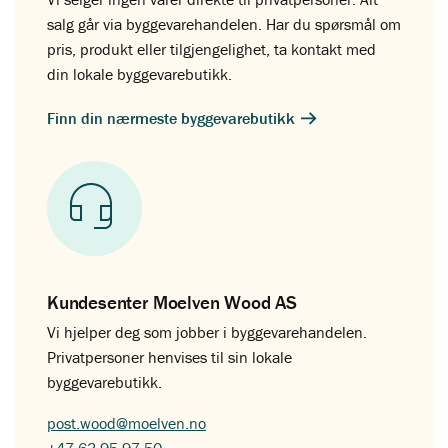
salg går via byggevarehandelen. Har du spørsmål om
pris, produkt eller tilgjengelighet, ta kontakt med
din lokale byggevarebutikk.
Finn din nærmeste byggevarebutikk
Kundesenter Moelven Wood AS
Vi hjelper deg som jobber i byggevarehandelen.
Privatpersoner henvises til sin lokale
byggevarebutikk.
post.wood@moelven.no
+47 63 95 97 50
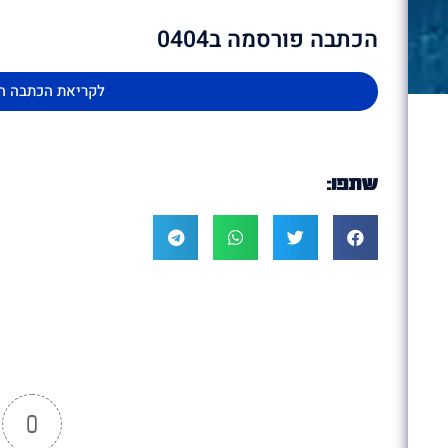
הכתבה פורסמה ב0404
לקריאת הכתבה ה
שתפו:
0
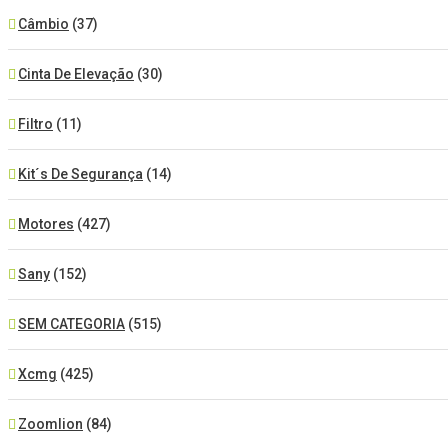
Câmbio
(37)
Cinta De Elevação
(30)
Filtro
(11)
Kit´s De Segurança
(14)
Motores
(427)
Sany
(152)
SEM CATEGORIA
(515)
Xcmg
(425)
Zoomlion
(84)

• The problem: Reproduce the text of all the material above word for word and in the same order, leaving out the pictures.

• Solution:
salg går via byggevarehandelen. Har du spørsmål om
pris, produkt eller tilgjengelighet, ta kontakt med
din lokale byggevarebutikk.
Finn din nærmeste byggevarebutikk
Kundesenter Moelven Wood AS
Vi hjelper deg som jobber i byggevarehandelen.
Privatpersoner henvises til sin lokale
byggevarebutikk.
post.wood@moelven.no
+47 63 95 97 50
הכתבה פורסמה ב0404
לקריאת הכתבה ה
שתפו:
0
Câmbio
(37)
Cinta De Elevação
(30)
Filtro
(11)
Kit´s De Segurança
(14)
Motores
(427)
Sany
(152)
SEM CATEGORIA
(515)
Xcmg
(425)
Zoomlion
(84)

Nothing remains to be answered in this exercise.